Review: Sunfire Dynamic Series SDS-12 Subwoofer

Bob Carver has always been a speaker designer who thinks outside the box, and also one who tends to ignore so-called experts when they tell him something can’t be done. As the founder of Phase Linear in the 1970s, Carver in the 1980s, and, more recently, Sunfire, Bob has been proving “experts” wrong for over 40 years.

A great example of his unconventional thinking is the Sunfire True Subwoofer, first launched some 15 years ago. Using a brute force approach, this design bent the rules that traditionally defined how much bass you could get from a given size of driver and enclosure, in the process creating what has gone on to become one of the most imitated subwoofers of all time. Now that same mindset has been applied to creating the Dynamic Series SDS-12 — a lower-cost brother for the True Subwoofer, with an asking price 75% less than the original.

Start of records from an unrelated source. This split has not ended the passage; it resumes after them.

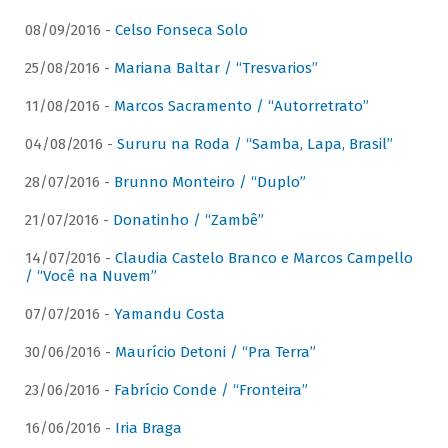
08/09/2016 -
Celso Fonseca Solo
25/08/2016 -
Mariana Baltar / “Tresvarios”
11/08/2016 -
Marcos Sacramento / “Autorretrato”
04/08/2016 -
Sururu na Roda / “Samba, Lapa, Brasil”
28/07/2016 -
Brunno Monteiro / “Duplo”
21/07/2016 -
Donatinho / “Zambê”
14/07/2016 -
Claudia Castelo Branco e Marcos Campello
/ “Você na Nuvem”
07/07/2016 -
Yamandu Costa
30/06/2016 -
Maurício Detoni / “Pra Terra”
23/06/2016 -
Fabrício Conde / “Fronteira”
16/06/2016 -
Iria Braga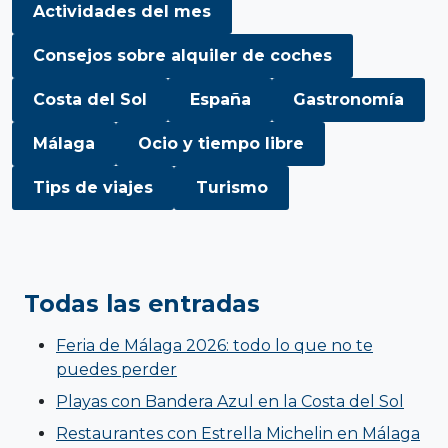
Actividades del mes
Consejos sobre alquiler de coches
Costa del Sol
España
Gastronomía
Málaga
Ocio y tiempo libre
Tips de viajes
Turismo
Todas las entradas
Feria de Málaga 2026: todo lo que no te
puedes perder
Playas con Bandera Azul en la Costa del Sol
Restaurantes con Estrella Michelin en Málaga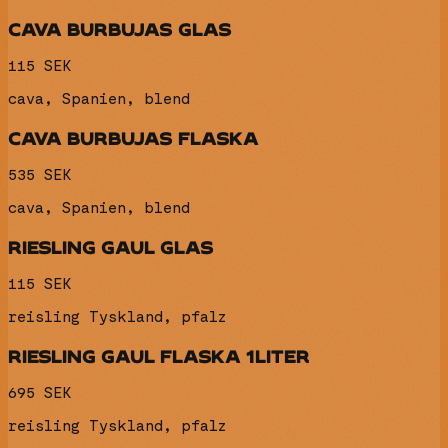
CAVA BURBUJAS GLAS
115 SEK
cava, Spanien, blend
CAVA BURBUJAS FLASKA
535 SEK
cava, Spanien, blend
RIESLING GAUL GLAS
115 SEK
reisling Tyskland, pfalz
RIESLING GAUL FLASKA 1LITER
695 SEK
reisling Tyskland, pfalz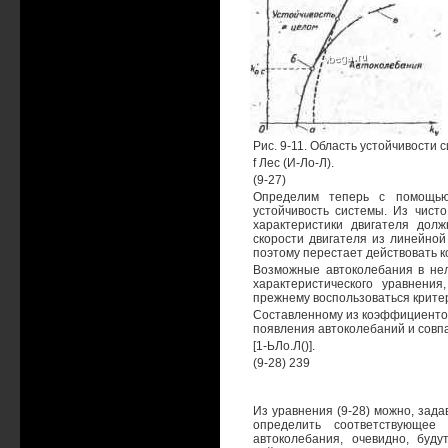
Рис. 9-11. Область устойчивости 
f Лес (И-Ло-Л).
(9-27)
Определим теперь с помощью 
устойчивость системы. Из чист
характеристики двигателя долж
скорости двигателя из линейной
поэтому перестает действовать к
Возможные автоколебания в нел
характеристического уравнени
прежнему воспользоваться критер
Составленному из коэффициентов
появления автоколебаний и совпа
[1-ЬЛо.Л()].
(9-28) 239
Из уравнения (9-28) можно, задав
определить соответствующее
автоколебания, очевидно, буд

To deliver loud and deep bass with a small sub, you need an extra-rugged driver that can stand up to huge excursions (the amount that it moves in and out) that get measured in inches, rather than a few millimeters. The cabinet also needs to be built like a tank, as big driver excursions mean that the enclosure will be pummeled by pogo stick-like shifts in internal air pressure. The catch is that it’s really expensive to build such a robust and powerful sub. So for the Dynamic Series subs, the challenge was to figure out how to keep costs down without too drastically diluting the original True Subwoofer’s winning formula.

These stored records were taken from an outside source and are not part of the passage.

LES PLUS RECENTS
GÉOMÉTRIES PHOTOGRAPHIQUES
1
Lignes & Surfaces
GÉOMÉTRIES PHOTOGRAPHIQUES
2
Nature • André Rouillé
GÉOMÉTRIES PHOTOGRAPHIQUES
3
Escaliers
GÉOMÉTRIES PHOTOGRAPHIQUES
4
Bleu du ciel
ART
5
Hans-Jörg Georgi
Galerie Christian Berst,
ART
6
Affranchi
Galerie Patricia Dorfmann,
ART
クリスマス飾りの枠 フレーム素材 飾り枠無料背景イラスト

Step one was to make the sub a little bigger. It might seem counterintuitive that a bigger sub can be cheaper, but even a small increase in internal volume significantly reduces the pressure variations inside the box. The upshot here is that, instead of needing a cabinet and driver with Abrams tank-level build quality, you can squeak by with something closer to Humvee-like toughness. The demands on the amp are also reduced, so rather than needing the True Subwoofer’s 2,700 watt amp, you can get by with one that cranks out a mere 300 watts (600 watts peak).

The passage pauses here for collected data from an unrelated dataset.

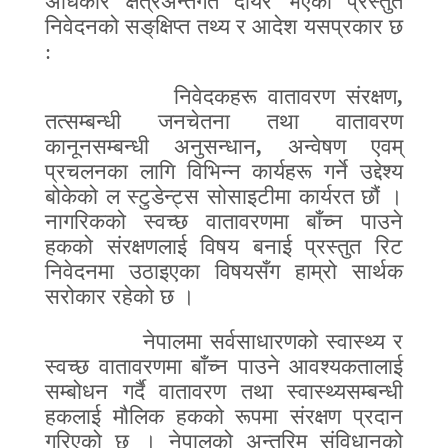
अधिकार क्षेत्रअन्तर्गत दायर भएको प्रस्तुत
निवेदनको सङ्‌क्षिप्त तथ्य र आदेश यसप्रकार छ
:
निवेदकहरू वातावरण संरक्षण
,
तत्सम्बन्धी जनचेतना तथा वातावरण
कानूनसम्बन्धी अनुसन्धान
,
अन्वेषण एवम्‌
प्रचलनका लागि विभिन्न कार्यहरू गर्ने उद्देश्य
बोकेको ल स्टुडेन्ट्स सोसाइटीमा कार्यरत छौं ।
नागरिकको स्वच्छ वातावरणमा बाँच्न पाउने
हकको संरक्षणलाई विषय बनाई प्रस्तुत रिट
निवेदनमा उठाइएका विषयसँग हाम्रो सार्थक
सरोकार रहेको छ ।
नेपालमा सर्वसाधारणको स्वास्थ्य र
स्वच्छ वातावरणमा बाँच्न पाउने आवश्यकतालाई
सम्बोधन गर्दै वातावरण तथा स्वास्थ्यसम्बन्धी
हकलाई मौलिक हकको रूपमा संरक्षण प्रदान
गरिएको छ । नेपालको अन्तरिम संविधानको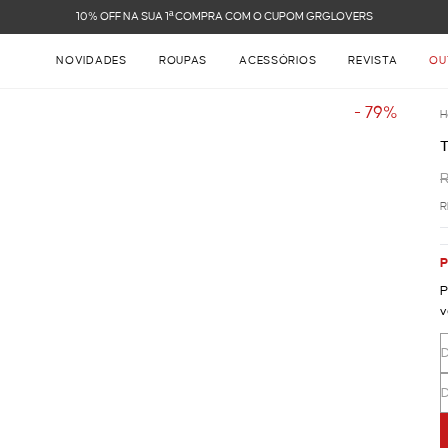
10% OFF NA SUA 1ª COMPRA COM O CUPOM GRGLOVERS
NOVIDADES
ROUPAS
ACESSÓRIOS
REVISTA
OU
- 79%
H
R
P
P
v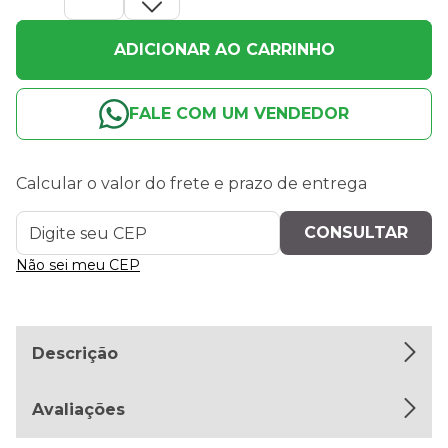
ADICIONAR AO CARRINHO
FALE COM UM VENDEDOR
Calcular o valor do frete e prazo de entrega
Não sei meu CEP
Descrição
Avaliações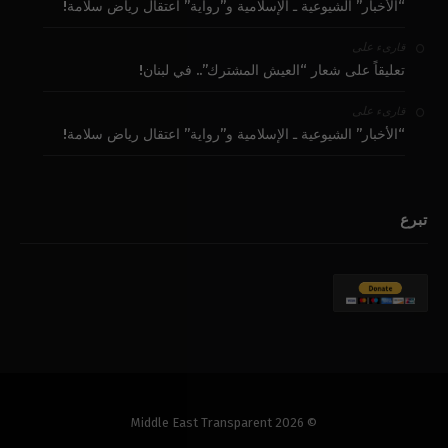
“الأخبار” الشيوعية ـ الإسلامية و”رواية” اعتقال رياض سلامة!
على
قارىء
تعليقاً على شعار “العيش المشترك”.. في لبنان!
على
قارىء
“الأخبار” الشيوعية ـ الإسلامية و”رواية” اعتقال رياض سلامة!
تبرع
© 2026 Middle East Transparent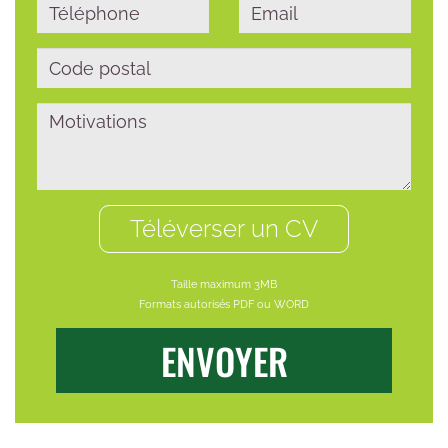
mande
très agréables. Je recommande
vivement"
ce de
Elagage
-
Bouillargues
- Agence de
Nîmes
Nîmes
Google
Source :
Google
9/2021
Date :
10/09/2021
Téléverser un CV
Taille maximum 3MB
Formats autorisés PDF ou WORD
ENVOYER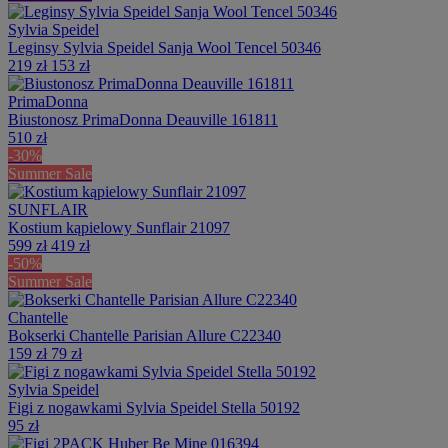
Sylvia Speidel
Leginsy Sylvia Speidel Sanja Wool Tencel 50346
219 zł
153 zł
PrimaDonna
Biustonosz PrimaDonna Deauville 161811
510 zł
-30%
Summer Sale
SUNFLAIR
Kostium kąpielowy Sunflair 21097
599 zł
419 zł
-50%
Summer Sale
Chantelle
Bokserki Chantelle Parisian Allure C22340
159 zł
79 zł
Sylvia Speidel
Figi z nogawkami Sylvia Speidel Stella 50192
95 zł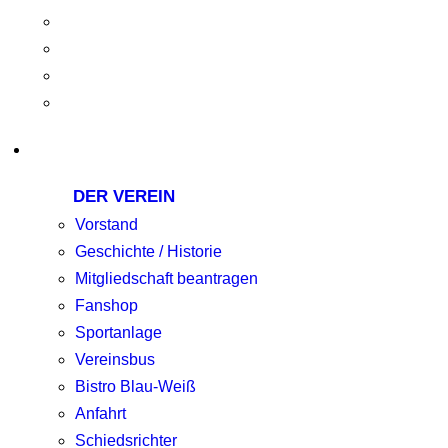
DER VEREIN
Vorstand
Geschichte / Historie
Mitgliedschaft beantragen
Fanshop
Sportanlage
Vereinsbus
Bistro Blau-Weiß
Anfahrt
Schiedsrichter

Step two in Sunfire’s cost-trimming exercise was to add a downward-firing 12-inch passive radiator. This further eased the internal pressure, reducing stress on the active driver and amplifier while increasing output. These two changes combined translated into a cabinet that’s roughly two to three inches bigger all around than the True Subwoofer EQ12. That might not sound like much of a size difference, but with cabinet walls that are noticeably thinner, the internal volume of the SDS-12 is actually substantially greater.